The question whether the German commander acted legally was primarily a subject for the consideration of the German prize courts, according to general principles of international law as laid down; also in Article 1 of the Hague convention for the establishment of an international prize court, and in Article 51 of the Declaration of London. The German Government consequently laid the case of William P. Frye before the competent prize court at Hamburg, as was stated in its note of the 7th ultimo.1 This court found by its judgment of the 10th instant that the cargo of the American vessel William P. Frye was contraband, that the vessel could not be carried into port, and that the sinking was therefore justified; at the same time the court expressly recognized the validity of the Prussian-American treaty stipulations severally model [mentioned] for the relations between the German Empire and America, so that the sinking of the ship and cargo, so far as American property, makes the German Empire liable for indemnity. The prize court was unable to fix the indemnity itself, since it had no data before it, failing the receipt of the necessary details from the parties interested.

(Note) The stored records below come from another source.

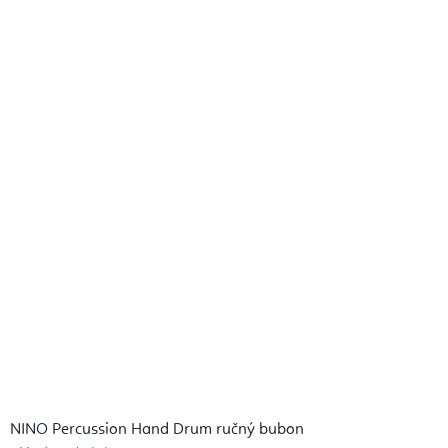
NINO Percussion Hand Drum ručný bubon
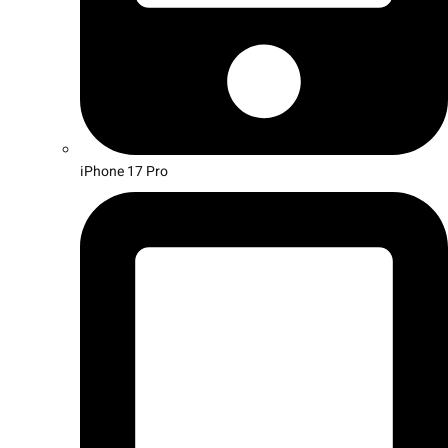
iPhone 17 Pro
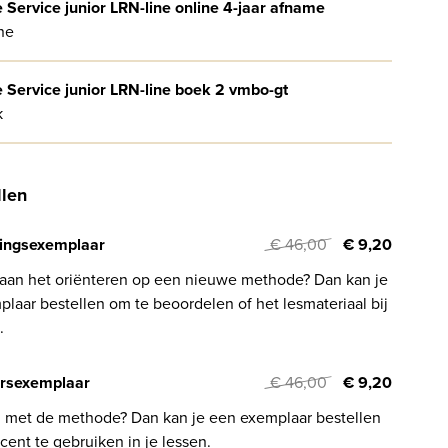
e Service junior LRN-line online 4-jaar afname
ne
e Service junior LRN-line boek 2 vmbo-gt
k
llen
ingsexemplaar
€ 46,00
€ 9,20
 aan het oriënteren op een nieuwe methode? Dan kan je
laar bestellen om te beoordelen of het lesmateriaal bij
.
rsexemplaar
€ 46,00
€ 9,20
l met de methode? Dan kan je een exemplaar bestellen
cent te gebruiken in je lessen.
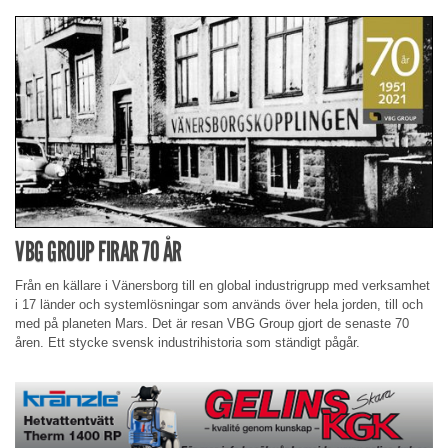
VBG GROUP FIRAR 70 ÅR
Från en källare i Vänersborg till en global industrigrupp med verksamhet
i 17 länder och systemlösningar som används över hela jorden, till och
med på planeten Mars. Det är resan VBG Group gjort de senaste 70
åren. Ett stycke svensk industrihistoria som ständigt pågår.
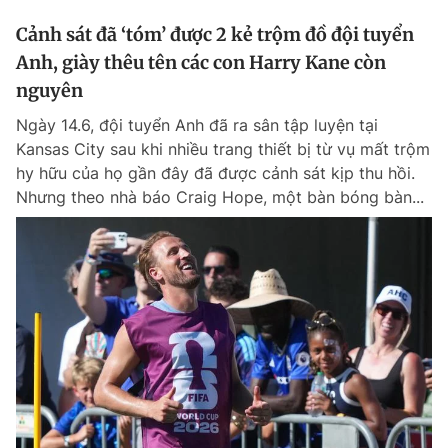
Cảnh sát đã ‘tóm’ được 2 kẻ trộm đồ đội tuyển
Anh, giày thêu tên các con Harry Kane còn
nguyên
Ngày 14.6, đội tuyển Anh đã ra sân tập luyện tại
Kansas City sau khi nhiều trang thiết bị từ vụ mất trộm
hy hữu của họ gần đây đã được cảnh sát kịp thu hồi.
Nhưng theo nhà báo Craig Hope, một bàn bóng bàn...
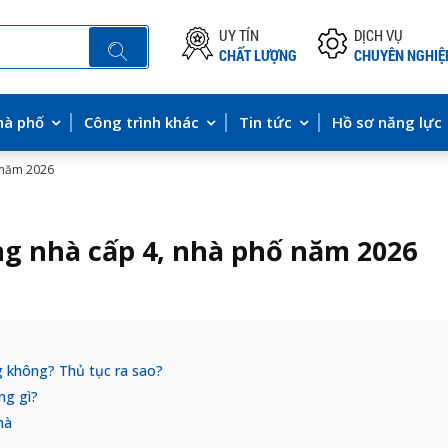
UY TÍN
DỊCH VỤ
CHẤT LƯỢNG
CHUYÊN NGHIỆ
hà phố
Công trình khác
Tin tức
Hồ sơ năng lực
 năm 2026
g nhà cấp 4, nhà phố năm 2026
g không? Thủ tục ra sao?
ng gì?
hà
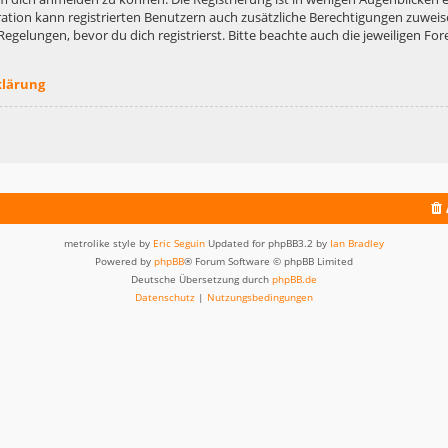
ation kann registrierten Benutzern auch zusätzliche Berechtigungen zuweis
lungen, bevor du dich registrierst. Bitte beachte auch die jeweiligen For
klärung
metrolike style by
Eric Seguin
Updated for phpBB3.2 by
Ian Bradley
Powered by
phpBB
® Forum Software © phpBB Limited
Deutsche Übersetzung durch
phpBB.de
Datenschutz
|
Nutzungsbedingungen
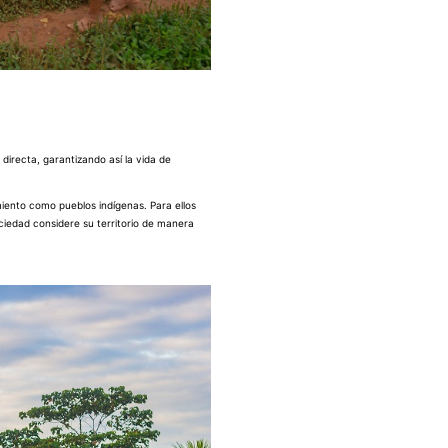
directa, garantizando así la vida de
cimiento como pueblos indígenas. Para ellos
ociedad considere su territorio de manera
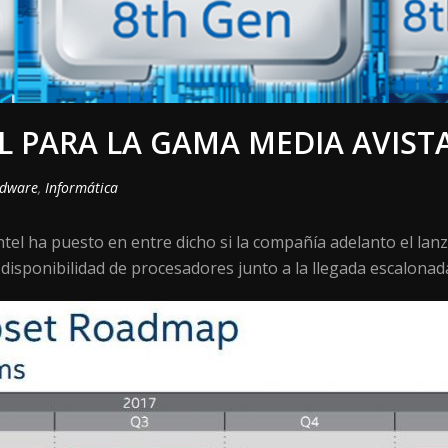
EL PARA LA GAMA MEDIA AVIS
dware
,
Informática
ntel ha puesto en entre dicho si la compañía adelanto el la
 disponibilidad de procesadores junto a la llegada escalonad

It will now be necessary to settle these points in a different way. The German Government suggests as the simplest way that each of the two Governments [Page 495] designate an expert, and that the two experts jointly fix the amount of indemnity for the vessel and any American property which may have been sunk with her. The German Government will promptly pay the amount of indemnity thus ascertained; it expressly declares, however, reverting to what has been stated above, that this payment does not constitute satisfaction for the violation of American treaty rights, but a duty or policy of this Government founded on the existing treaty stipulations.
Should the American Government not agree to this manner of settling the matter, the German Government is prepared to submit the difference of opinion as being a question of the interpretation of the existing treaties between Germany and the United States to the tribunal at The Hague, pursuant to Article 38 of the Hague convention for the pacific settlement of international disputes.
The undersigned begs to suggest that the Ambassador bring the above to the attention of his Government and avails himself [etc.]